- [WORK TASK] Starting from the line that holds "<span>Insert</span>", print each remaining line of the entries exactly, ending with the last.

- [DATA FOR THIS EXERCISE]
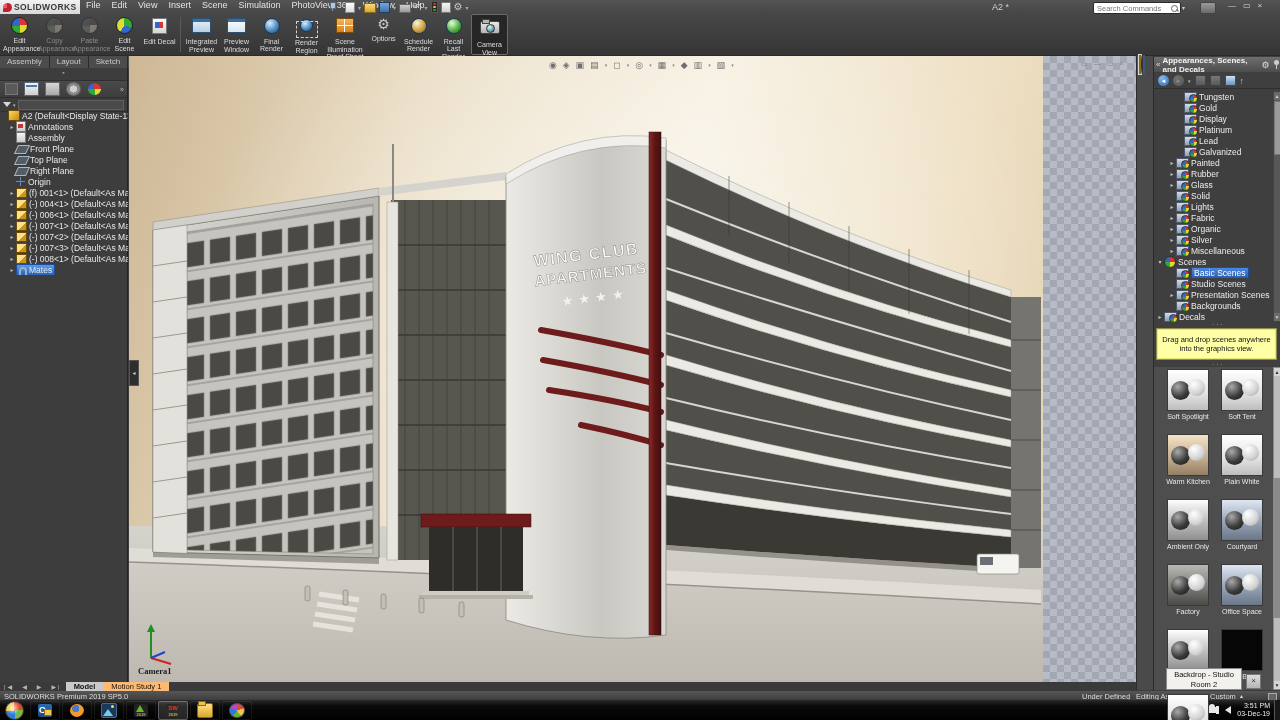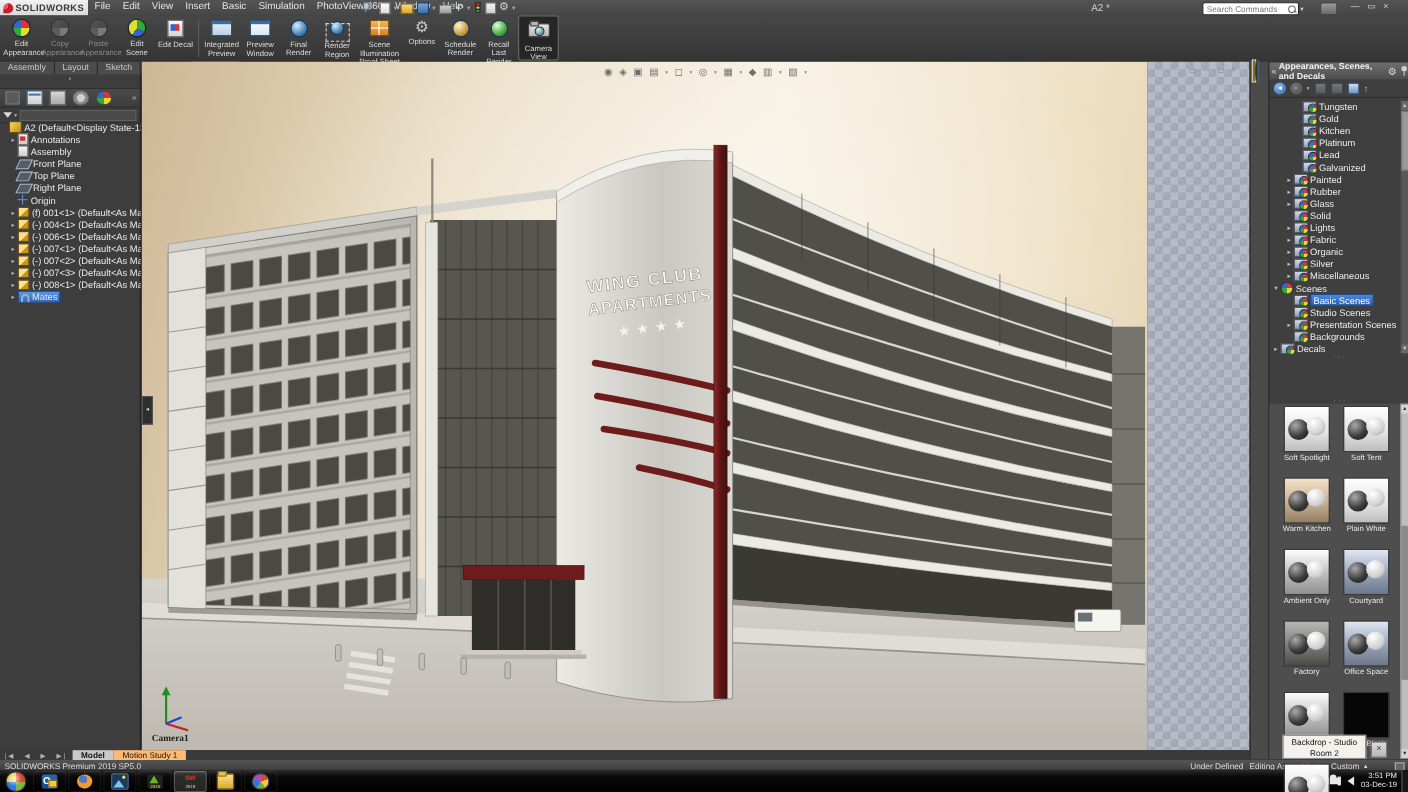--- a/index.html
+++ b/index.html
@@ -233,7 +233,7 @@
       <span>Edit</span>
       <span>View</span>
       <span>Insert</span>
-      <span>Basic</span>
+      <span>Scene</span>
       <span>Simulation</span>
       <span>PhotoView 360</span>
       <span>Window</span>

- [PROBLEM SOLUTION]
       <span>Insert</span>
-      <span>Basic</span>
+      <span>Scene</span>
       <span>Simulation</span>
       <span>PhotoView 360</span>
       <span>Window</span>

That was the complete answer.